Emergency Department Management
- Resuscitation & ABCs: oxygen, IV fluids, vitals monitoring.
- Avoid aggressive transfusions:
- Risk of hyperviscosity with PRBCs and platelets.
- Initiate broad-spectrum antibiotics early:
- High suspicion for sepsis in functionally neutropenic patients.
- Consider antifungals for prolonged febrile neutropenia.
- Cytoreduction strategies:
- Hydroxyurea to lower WBCs quickly.
- Tyrosine kinase inhibitors (TKIs).
- High-dose chemotherapy.
- Early consultation with hematology/oncology is essential.
- Mutation testing may guide targeted therapy.
Prognosis
- Without treatment: median survival ~3 months.
- With treatment:
- Potential survival >1 year.
- Best outcomes in patients who enter a second chronic phase and undergo allogeneic stem cell transplant.

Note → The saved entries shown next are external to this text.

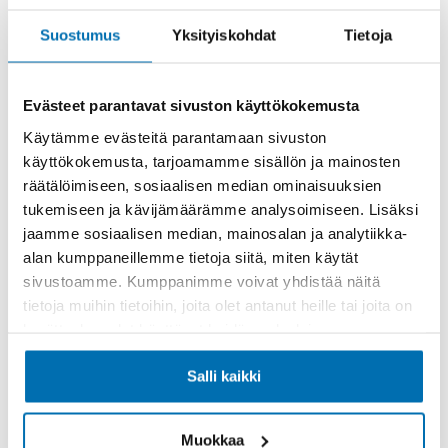
Rahoitusaika (kk)
Suostumus
Yksityiskohdat
Tietoja
Evästeet parantavat sivuston käyttökokemusta
Käytämme evästeitä parantamaan sivuston
Käsiraha tai vaihtoauto (€)
käyttökokemusta, tarjoamamme sisällön ja mainosten
räätälöimiseen, sosiaalisen median ominaisuuksien
tukemiseen ja kävijämäärämme analysoimiseen. Lisäksi
jaamme sosiaalisen median, mainosalan ja analytiikka-
alan kumppaneillemme tietoja siitä, miten käytät
sivustoamme. Kumppanimme voivat yhdistää näitä
Suurempi viimeinen erä (€)
tietoja muihin tietoihin, joita olet antanut heille tai joita on
kerätty, kun olet käyttänyt heidän palvelujaan.
Salli kaikki
Muokkaa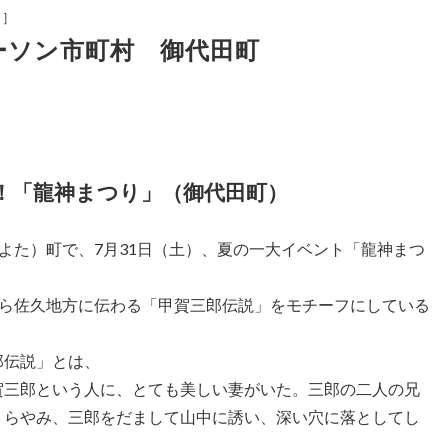
～
］
ョーソン市町村 御代田町
！「龍神まつり」（御代田町）
よた）町で、7月31日（土）、夏の一大イベント「龍神まつ
ら佐久地方に伝わる「甲賀三郎伝説」をモチーフにしている
郎伝説」とは、
賀三郎という人に、とても美しい妻がいた。三郎の二人の兄
うらやみ、三郎をだまして山中に誘い、深い穴に落としてし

Ethical & Logistical Considerations
- Treatment may involve aggressive interventions with serious side effects.
- Important to assess:
- Patient goals of care.
- Capacity for informed consent.
- Resource limitations:
- Not all hospitals have oncology services.
- Patients may require transfer over long distances.
- Emphasize early, transparent discussions with patients and families.
Top 3 Take-Home Points
- Recognize early: Look for cytopenias, leukostasis, and rapid clinical decline.
- Resuscitate appropriately: Start antibiotics; be cautious with transfusions.
- Call for help: Early hematology/oncology involvement is essential for definitive care.